On Netflix’s linear programming experiment #

‘Direct’, the company’s new linear channel, available to French subscribers via the web player, isn’t Netflix’s first attempt to solve its lean-back experience problem. Rather, it’s a continued commitment to integrate the one thing traditional TV did right – creating a no-effort experience.

This same commitment is what brought us autoplay, which was a revolution at the time and various ‘shuffle mode’ experiments. With autoplay, Netflix made it easier to continue watching than to stop, by removing barriers to a viewer’s psychological inertia. The existence of the term Netflix binge is testament to their success. once you’ve chosen what to watch, you’re hooked. If a viewer can’t choose what to watch though, autoplay is powerless.

Shuffle and linear programming are Netflix’s efforts to defeat decision paralysis. Presenting someone with many options frequently overwhelms their decision making ability, resulting in indecision. This effect is compounded when there is little difference between the outcomes of a particular choice, or when a person is unable to know and remember all available choices. I'd hate to know just how many hours are lost trying to choose what to watch.

To my mind, both Netflix’s experiments miss the mark for two reasons:

  1. Shuffle only works for episodic shows. Dropping randomly into a serial is like starting a movie from the middle. Confusing.
  2. Linear programming should still be tailored to me. I don't have the same interests as the rest of the population, even when I don't know what I want.

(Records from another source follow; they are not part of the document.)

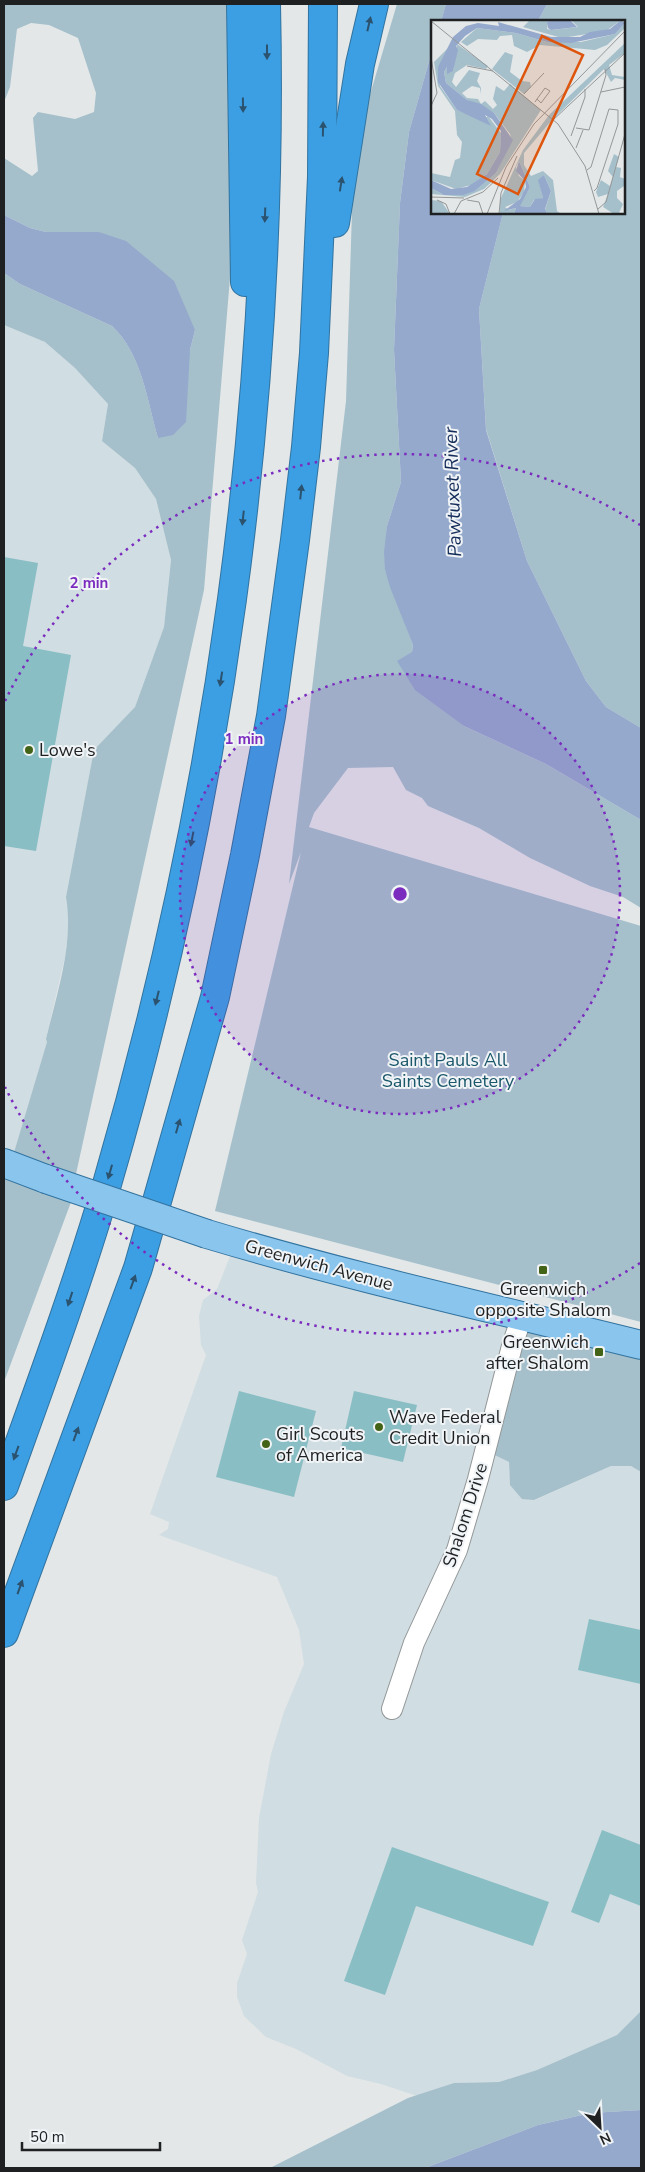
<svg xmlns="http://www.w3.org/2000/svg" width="645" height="2172" font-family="'Nunito Sans',sans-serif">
<rect width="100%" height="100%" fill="#e3e7e8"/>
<!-- built -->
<g fill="#d0dde2">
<path d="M 4,325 L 45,342 L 75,368 L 108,404 L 102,441 L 135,468 L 156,499 L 171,560 L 164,627 L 135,707 L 94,751 L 66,897 L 70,918 L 65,957 L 46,1039 L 47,1042 L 12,1159 L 4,1159 Z"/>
<path d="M 233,1249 L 519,1313 L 480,1448 L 509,1462 L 510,1485 L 535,1500 L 611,1466 L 631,1466 L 641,1472 L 641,2011 L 617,2035 L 537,2070 L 499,2082 L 454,2083 L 417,2096 L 381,2084 L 347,2076 L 296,2049 L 266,2037 L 244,2016 L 237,1997 L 237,1983 L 247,1954 L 242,1940 L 258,1892 L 256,1883 L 259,1818 L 271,1754 L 284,1712 L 304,1664 L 299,1630 L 277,1577 L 159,1535 L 168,1529 L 169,1522 L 150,1514 L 206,1355 L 201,1345 L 199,1316 L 203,1300 L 217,1289 Z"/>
</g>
<!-- green -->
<g fill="#a5c0cb">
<path d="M 4,4 L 231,4 L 233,242 L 204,590 L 74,1183 L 74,1194 L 4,1382 L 4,1159 L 12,1159 L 47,1042 L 46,1039 C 57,993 74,944 66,897 L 94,750 L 135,707 L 164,627 L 171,560 L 156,499 L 135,468 L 102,441 L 108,404 L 75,368 L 45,342 L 4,325 L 4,273 L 20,284 L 112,326 C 142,354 147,400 158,438 L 190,350 L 195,330 L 99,232 L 46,232 L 30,228 L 4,215 L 4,155 L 4,158 L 32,176 L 38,171 L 33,118 L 38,112 L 75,119 L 94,112 L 96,93 L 78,38 L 49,25 L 31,23 L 17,29 L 10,87 L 4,102 Z"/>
<path d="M 397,4 L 446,4 L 441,21 L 432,21 L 432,51 L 409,132 L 400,203 L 394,350 L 401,482 L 387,526 L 385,570 L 413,645 L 412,652 L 464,726 L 546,764 L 641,820 L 641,908 L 623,897 L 590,886 L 530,858 L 479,828 L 428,806 L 422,798 L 406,790 L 393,767 L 348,768 L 314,813 L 309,827 L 641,926 L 641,1322 L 215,1211 L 301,852 L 289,884 L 346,401 L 354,148 Z"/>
<path d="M 547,4 L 641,4 L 641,728 L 606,707 L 586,681 L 527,561 L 486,429 L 479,309 L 503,213 L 624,212 L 624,21 L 538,21 Z"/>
<path d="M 522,1319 L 641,1342 L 641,1472 L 631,1466 L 611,1466 L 534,1500 L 522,1499 L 510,1485 L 509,1462 L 480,1448 Z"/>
<path d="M 641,2011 L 641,2110 L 591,2113 L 538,2125 L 425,2168 L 270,2168 L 408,2098 L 454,2083 L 499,2082 L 537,2070 L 617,2035 Z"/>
</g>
<!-- water -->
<g fill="#95a9cc">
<path d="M 446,4 L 547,4 L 538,21 L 441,21 Z"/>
<path d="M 432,51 L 432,212 L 503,213 L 479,309 L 486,430 L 527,561 L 586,681 L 606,707 L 641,728 L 641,820 L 546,764 L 464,726 L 415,690 L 397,661 L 412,652 L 413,645 L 390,587 L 385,570 L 384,552 L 387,526 L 401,482 L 394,350 L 400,203 L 409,132 Z"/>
<path d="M 4,215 L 30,228 L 46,232 L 99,232 L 126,241 L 174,281 L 195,330 L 190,350 L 186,422 L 173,435 L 158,438 C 147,400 142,354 112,326 L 20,284 L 4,273 Z"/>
<path d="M 641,2110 L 641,2168 L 425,2168 L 538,2125 L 591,2113 Z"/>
</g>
<!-- building -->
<g fill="#89bec4">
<path d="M 4,557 L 38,563 L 23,646 L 71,655 L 36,851 L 4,846 Z"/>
<path d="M 239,1391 L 316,1411 L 294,1497 L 216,1477 Z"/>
<path d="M 354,1391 L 417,1405 L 403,1462 L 341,1448 Z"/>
<path d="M 589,1619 L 641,1630 L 641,1684 L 578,1670 Z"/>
<path d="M 602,1830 L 641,1845 L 641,1906 L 610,1894 L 599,1923 L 571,1912 Z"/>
<path d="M 392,1847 L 549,1902 L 533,1946 L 416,1906 L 385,1995 L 344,1981 Z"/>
</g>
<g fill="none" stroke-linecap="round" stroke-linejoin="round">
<defs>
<path id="street" d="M 392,1709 L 414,1643 L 457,1550 L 478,1479 L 512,1346 L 522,1316"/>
<g id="primary">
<path d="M 4,1163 L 46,1179"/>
<path d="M 207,1234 C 350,1277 496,1309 641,1345"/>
</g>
<g id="highway">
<path d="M 241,4 L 245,282"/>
<path d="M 335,223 L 360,64 L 374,4"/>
<path d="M 4,1486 C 40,1386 77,1286 107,1184 C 219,801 275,403 266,4"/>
<path d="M 4,1633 L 138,1268 L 215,997 L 245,855 L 271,716 L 295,540 L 306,447 L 314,353 L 322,177 L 323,4"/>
</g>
</defs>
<!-- street casing -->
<use href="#street" stroke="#939798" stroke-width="22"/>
<!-- primary casing -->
<use href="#primary" stroke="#32739f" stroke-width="30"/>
<!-- highway casing -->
<use href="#highway" stroke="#32739f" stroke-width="30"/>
<!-- street -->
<use href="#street" stroke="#fff" stroke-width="20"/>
<!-- primary -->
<use href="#primary" stroke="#8ac5ee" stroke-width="28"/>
<!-- highway -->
<use href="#highway" stroke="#3c9fe3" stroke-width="28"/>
<defs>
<path id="primary-bridge" d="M 46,1179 L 207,1234"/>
</defs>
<!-- primary-bridge casing -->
<use href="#primary-bridge" stroke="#32739f" stroke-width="30" stroke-linecap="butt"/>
<!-- primary-bridge -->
<use href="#primary-bridge" stroke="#8ac5ee" stroke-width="28"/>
</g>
<!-- one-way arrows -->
<defs><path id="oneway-solid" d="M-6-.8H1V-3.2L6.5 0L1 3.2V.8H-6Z" transform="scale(1.25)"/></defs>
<g fill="#2b536f">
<use href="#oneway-solid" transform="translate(369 24) rotate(-77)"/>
<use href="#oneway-solid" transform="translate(267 52) rotate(90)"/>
<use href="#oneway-solid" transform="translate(243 105) rotate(89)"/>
<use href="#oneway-solid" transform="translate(323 129) rotate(-89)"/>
<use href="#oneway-solid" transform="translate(341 184) rotate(-81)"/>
<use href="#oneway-solid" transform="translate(265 215) rotate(92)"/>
<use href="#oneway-solid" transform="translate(301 492) rotate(-84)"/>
<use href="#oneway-solid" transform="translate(243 518) rotate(96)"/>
<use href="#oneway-solid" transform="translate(221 679) rotate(99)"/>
<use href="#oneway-solid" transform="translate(192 839) rotate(101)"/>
<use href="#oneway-solid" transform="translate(157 998) rotate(104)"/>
<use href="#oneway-solid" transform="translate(178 1126) rotate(-74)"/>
<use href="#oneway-solid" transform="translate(110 1172) rotate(106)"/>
<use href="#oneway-solid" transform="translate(133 1282) rotate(-70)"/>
<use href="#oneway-solid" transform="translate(70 1299) rotate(108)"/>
<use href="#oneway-solid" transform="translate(76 1434) rotate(-70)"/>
<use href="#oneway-solid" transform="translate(16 1453) rotate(110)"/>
<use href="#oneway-solid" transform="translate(20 1587) rotate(-70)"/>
</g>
<!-- distance rings -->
<circle cx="400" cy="894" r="220" fill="#7b2cbf" fill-opacity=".12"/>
<g fill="none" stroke="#7b2cbf" stroke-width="2.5" stroke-dasharray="2.5 5">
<circle cx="400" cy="894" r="220"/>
<path d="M640 1263A440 440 0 0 1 5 1087M5 701A440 440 0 0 1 640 525"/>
</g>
<!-- markers -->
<g fill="#436317" stroke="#f0f4f6" stroke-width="2">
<circle cx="29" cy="750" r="5"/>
<rect x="538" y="1265" width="10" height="10" rx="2.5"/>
<rect x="594" y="1347" width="10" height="10" rx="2.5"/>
<circle cx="379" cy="1427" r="5"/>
<circle cx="266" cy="1444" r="5"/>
</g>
<g text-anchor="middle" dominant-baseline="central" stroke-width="4" stroke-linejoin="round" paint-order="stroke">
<!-- poi labels -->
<g font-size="18" fill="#1f2021" stroke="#f0f4f6" text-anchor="start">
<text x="39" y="750">Lowe's</text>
<text x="543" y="1289" text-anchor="middle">Greenwich<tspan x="543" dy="21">opposite Shalom</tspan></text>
<text x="589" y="1342" text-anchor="end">Greenwich<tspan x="589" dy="21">after Shalom</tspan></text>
<text x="389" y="1417">Wave Federal<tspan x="389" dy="21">Credit Union</tspan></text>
<text x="276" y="1434">Girl Scouts<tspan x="276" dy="21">of America</tspan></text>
</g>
<!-- park labels -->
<g font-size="18" fill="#1a576b" stroke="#f0f4f6">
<text x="448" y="1060">Saint Pauls All<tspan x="448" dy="21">Saints Cemetery</tspan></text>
</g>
<!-- street labels -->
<g font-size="18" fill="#1f2021" stroke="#f0f4f6">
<text transform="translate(319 1265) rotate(15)">Greenwich Avenue</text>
<text transform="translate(465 1515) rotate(-72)">Shalom Drive</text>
</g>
<!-- water labels -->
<g font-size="19" font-style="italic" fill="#142c59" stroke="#f0f4f6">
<text transform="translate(453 492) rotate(-92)">Pawtuxet River</text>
</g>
</g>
<!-- overview -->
<g transform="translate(431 20)">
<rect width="194" height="194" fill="#e3e7e8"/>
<path d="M 99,0 L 117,0 L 116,9 L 121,10 L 147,7 L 140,0 L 190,0 L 175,11 L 131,18 L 92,7 ZM 194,3 L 194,8 L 176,25 L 164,30 L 109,25 L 96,32 L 83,26 L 81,15 L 69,16 L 66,20 L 47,19 L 36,26 L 30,22 L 46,8 L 85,13 L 116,22 L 150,22 L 184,14 ZM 194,23 L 194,33 L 178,45 L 181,55 L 194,57 L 194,60 L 184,58 L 180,62 L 173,49 L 121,100 L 93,133 L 93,145 L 100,156 L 112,151 L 122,160 L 126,191 L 130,194 L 116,194 L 114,190 L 120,171 L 113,155 L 108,162 L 112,178 L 103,180 L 99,187 L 88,186 L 99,167 L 88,141 L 85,147 L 88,156 L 94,161 L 93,172 L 86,182 L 74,187 L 78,190 L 85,188 L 83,194 L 69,194 L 69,180 L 92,130 L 118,95 ZM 26,24 L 57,46 L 55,49 L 36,45 L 24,53 L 21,62 L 25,67 L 38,50 L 49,53 L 46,61 L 50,68 L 49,74 L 49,68 L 41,66 L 31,73 L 36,78 L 47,79 L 50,84 L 54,81 L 62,89 L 66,85 L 62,79 L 65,66 L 73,71 L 79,64 L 110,90 L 69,154 L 53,169 L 34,177 L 0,174 L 0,168 L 11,174 L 44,171 L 65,153 L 81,120 L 79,114 L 63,93 L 36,80 L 15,63 L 13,52 L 16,47 L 22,51 ZM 17,28 L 7,51 L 9,66 L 26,90 L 51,100 L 57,96 L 70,113 L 69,132 L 56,154 L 40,165 L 25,169 L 0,160 L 0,153 L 19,157 L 24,140 L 29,138 L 31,122 L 26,115 L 24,91 L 7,66 L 3,42 ZM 74,32 L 82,35 L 79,52 L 91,61 L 99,62 L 100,67 L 93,74 L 61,49 ZM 183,134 L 188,137 L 185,147 L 190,148 L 189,157 L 194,159 L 193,166 L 186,171 L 186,178 L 192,184 L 188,193 L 183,194 L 172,187 L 177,174 L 167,177 L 165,172 L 170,160 L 179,166 L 182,157 L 177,151 ZM 0,180 L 10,181 L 19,194 L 0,194 Z" fill="#a5c0cb"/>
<path d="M 120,0 L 139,0 L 146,7 L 120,10 L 117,8 L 116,2 ZM 190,0 L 194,3 L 184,14 L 140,23 L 116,22 L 85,13 L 46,8 L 34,16 L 25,26 L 27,30 L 22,51 L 16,54 L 16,47 L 13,52 L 15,63 L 36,80 L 50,84 L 63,93 L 82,120 L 65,153 L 44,171 L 32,175 L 13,175 L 0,168 L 0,160 L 20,169 L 36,167 L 56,154 L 69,132 L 70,111 L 61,99 L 54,95 L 60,106 L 26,90 L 7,62 L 7,47 L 22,17 L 35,6 L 47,3 L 68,6 L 67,2 L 120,17 L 149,17 L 159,12 L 179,9 ZM 88,141 L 99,167 L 89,186 L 99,187 L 104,179 L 112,178 L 107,160 L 113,155 L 120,171 L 114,189 L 116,194 L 83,194 L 85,188 L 73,191 L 89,179 L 95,167 L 94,161 L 85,151 Z" fill="#95a9cc"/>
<path fill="none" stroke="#959798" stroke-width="1" d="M 11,0 L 30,0M 0,1 L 127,104 L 154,146 L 168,194M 0,37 L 6,73 L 0,86M 36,46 L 62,51M 170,72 L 194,67M 93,74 L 113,53M 104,82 L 106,79 L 110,83 L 119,71 L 114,68 L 106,79M 122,100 L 194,33M 145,108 L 158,110 L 175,55 L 174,49M 140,116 L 154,77 L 154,69M 145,128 L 152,110M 156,150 L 160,147 L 178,89 L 187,90 L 187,104 L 166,168 L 163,171M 0,177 L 33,178M 6,180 L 15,184 L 19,194M 36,180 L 48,182 L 52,194M 167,189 L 175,182 L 194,114M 23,194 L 30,181 L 52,172 L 67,158M 56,194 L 75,147 L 103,104 L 194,11M 68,194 L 70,173 L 86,136"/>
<path fill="#de560d" fill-opacity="0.15" stroke="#de560d" stroke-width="2.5" d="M 111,16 L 152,35 L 87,174 L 46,154 Z"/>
<rect width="194" height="194" fill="none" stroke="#1f2021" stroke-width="2.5"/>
</g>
<circle cx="400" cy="894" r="8" fill="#7b2cbf" stroke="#f0f4f6" stroke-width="2.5"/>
<g font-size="15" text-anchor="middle" font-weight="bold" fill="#7b2cbf" stroke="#f0f4f6" stroke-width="4" stroke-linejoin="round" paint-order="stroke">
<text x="89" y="588">2 min</text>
<text x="244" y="744">1 min</text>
</g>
<!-- border -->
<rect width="645" height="2172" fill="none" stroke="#1f2021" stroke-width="10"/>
<!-- north arrow -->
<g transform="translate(600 2127) rotate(155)" stroke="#f0f4f6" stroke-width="4" paint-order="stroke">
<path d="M0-4L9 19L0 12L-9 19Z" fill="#1f2021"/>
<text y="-8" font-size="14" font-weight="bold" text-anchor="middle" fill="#1f2021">N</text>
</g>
<!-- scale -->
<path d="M22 2142v8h138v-8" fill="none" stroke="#1f2021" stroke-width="2.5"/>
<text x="30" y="2142" font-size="15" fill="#1f2021" stroke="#f0f4f6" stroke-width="4" paint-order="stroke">50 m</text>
</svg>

A better solution might be something akin to radio stations. Instead of picking from infinite shows, cut that decision down to picking from a select set of ’moods’; irreverent comedy, crime drama, action anime etc. Once a mood is picked, a viewer can play and skip shows as they wish. Skipping picks another show that fits the mood, otherwise autoplay plays the next episode of the series. Every show always picks up from where you left off, we shuffle shows not episodes. Finally sprinkle in machine learning as needed, for personalisation within each mood.